En effet, l’examen neurologique du visage et
de la cavité buccale (à l’exclusion de l’examen de
l’appareil pharyngolaryngé, de l’oculomotricité, de
la vue, de l’audition, de l’olfaction, de la sensibilité
et de la motricité du cou qui ne seront pas
abordés ici) permet de fournir au praticien une
séméiologie riche, parfois nuancée et subtile,
l’aidant dans son diagnostic topographique lésionnel
ainsi que dans le suivi postopératoire du patient.
Une constante correspondance entre signes
cliniques et anatomie s’avère donc nécessaire.
Elle
se heurte cependant bien souvent aux nombreuses
variations anatomiques auxquelles sont sujets les
filets nerveux.
Il s’agit donc, ici, d’édicter des
règles générales, issues de l’observation, plutôt que de rendre compte de tous les cas de figures
rendus possibles par les variations anatomiques interindividuelles.
La face est innervée au niveau
moteur, sensitif et végétatif (système lacrymal et
salivaire en particulier) par le nerf facial (VII), le
nerf trijumeau (V) et les nerfs mixtes (IX, X, XI et
XII).
Le nerf oculomoteur (III), responsable
essentiellement de mouvements du globe
oculaire, mais également impliqué dans la contraction
du releveur de la paupière supérieure (et donc
dans l’ouverture des yeux), ne fait pas l’objet
d’une étude spécifique dans cet article.
Trois chapitres
sont respectivement abordés : la motricité,
la sensorisensibilité et les fonctions végétatives du
visage et de la cavité buccale. Pour des raisons
didactiques évidentes, l’examen de la face est divisé
ici en entités anatomophysiologiques distinctes.
C’est un leurre et un biais pédagogique. L’examen
neurologique ne se conçoit, en fait, que dans
sa globalité et on ne peut conclure en termes de
diagnostic topographique neurologique qu’après
avoir réalisé un examen neurologique complet de la
face (moteur, sensitif, sensoriel et végétatif) mais
aussi du corps entier.
B - Motricité :
1- Motricité du visage :
Si la motricité du visage est essentiellement assurée
par le nerf facial (VII), la fonction masticatoire
est globalement dévolue au contingent moteur du
nerf mandibulaire (V3), branche du nerf trijumeau.

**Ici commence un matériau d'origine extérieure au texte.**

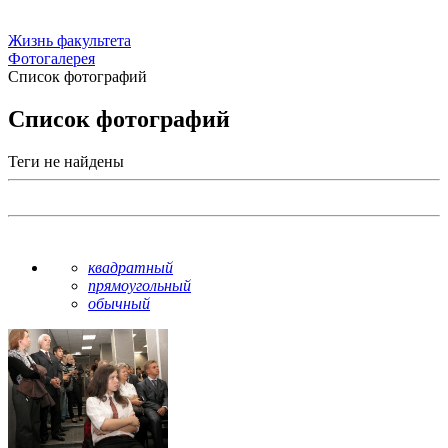
Жизнь факультета
Фотогалерея
Список фотографий
Список фотографий
Теги не найдены
квадратный
прямоугольный
обычный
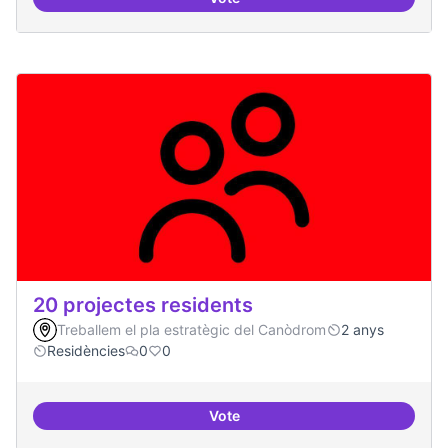
10 projectes consolidats
20 projectes residents
Treballem el pla estratègic del Canòdrom
2 anys
Residències
0
0
Vote
20 projectes residents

L’examen clinique débute par l’inspection
du visage au repos, à jour frisant, à la recherche
d’une amyotrophie, d’une activité musculaire
spontanée (myokimies, fasciculations, spasme hémifacial),
yeux ouverts puis fermés. L’impression
de discrète asymétrie faciale doit être confrontée à
une photographie d’identité afin de confirmer (ou
non) son caractère récent.
On note en particulier
l’effacement du pli nasogénien ou des rides frontales
du côté atteint, les possibilités d’occlusion de la
paupière, la présence d’un écoulement salivaire ou
l’impression de commissure labiale discrètement
tombante du côté atteint.
Puis la motricité faciale
est étudiée de manière dynamique, d’abord par
accomplissement de mouvements sur ordre, puis
par étude de la mimique spontanée (recherche
d’une dissociation automaticovolontaire).

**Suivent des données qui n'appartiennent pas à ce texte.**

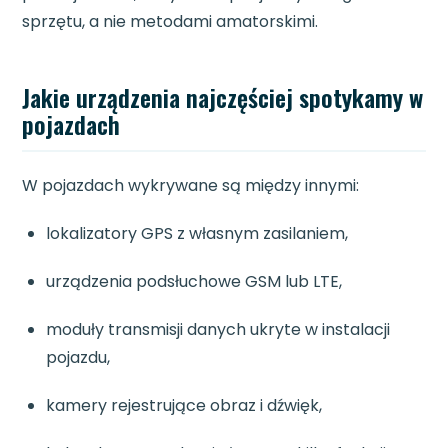
sprzętu, a nie metodami amatorskimi.
Jakie urządzenia najczęściej spotykamy w
pojazdach
W pojazdach wykrywane są między innymi:
lokalizatory GPS z własnym zasilaniem,
urządzenia podsłuchowe GSM lub LTE,
moduły transmisji danych ukryte w instalacji
pojazdu,
kamery rejestrujące obraz i dźwięk,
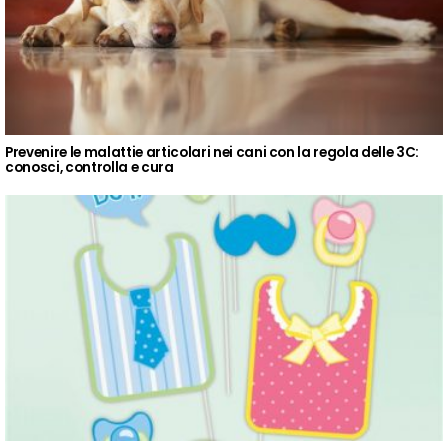
Prevenire le malattie articolari nei cani con la regola delle 3C:
conosci, controlla e cura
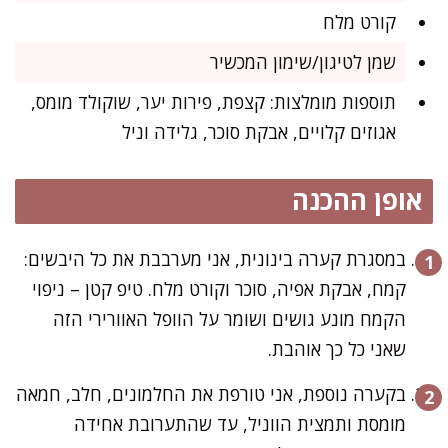
קורט מלח
שמן לטיגון/שימון המכשיר
תוספות מומלצות: קצפת, פירות יער, שוקולד מומס,
אגוזים קלויים, אבקת סוכר, גלידה וניל
אופן ההכנה
במסגרת קערה בינונית, אני מערבבת את כל היבשים:
קמח, אבקת אפיה, סוכר וקורט מלח. טיפ קטן – ניפוי
הקמח מונע גושים ושומר על הוופל האוורירי הזה
שאני כל כך אוהבת.
בקערה נוספת, אני טורפת את החלמונים, חלב, חמאה
מומסת ותמצית הווניל, עד שהתערובת אחידה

L’atteinte de la motricité du nerf mandibulaire
apparaît surtout lors de l’ouverture de la bouche
(ou lors des mouvements de propulsion et de rétropulsion
de la mâchoire inférieure) qui démasque le
classique aspect de « bouche oblique ovalaire »,
témoin d’une part de la flaccidité des muscles
masticateurs et du muscle digastrique du côté atteint
et d’autre part de l’hyperactivité compensatrice
des muscles controlatéraux.
L’atteinte
du contingent moteur du V3 est très
rarement isolée et ce tableau de « bouche oblique
ovalaire », souvent confondu avec une paralysie de
la branche cervicofaciale du VII (ou nerf facial
inférieur) devant la constatation d’une bouche asymétrique,
tombante, est généralement aisément
reconnu par son association à une hypoesthésie
homolatérale du territoire cutané en regard de la
mandibule et par l’absence d’effacement du pli
nasogénien homolatéral.
La branche motrice du V3
innerve également le muscle péristaphylin externe
(muscle élévateur du voile du palais) et le muscle
du marteau.
Son atteinte peut se traduire par une
perte du rôle atténuateur de ce muscle dans la
transmission acoustique et donc par une hyperacousie.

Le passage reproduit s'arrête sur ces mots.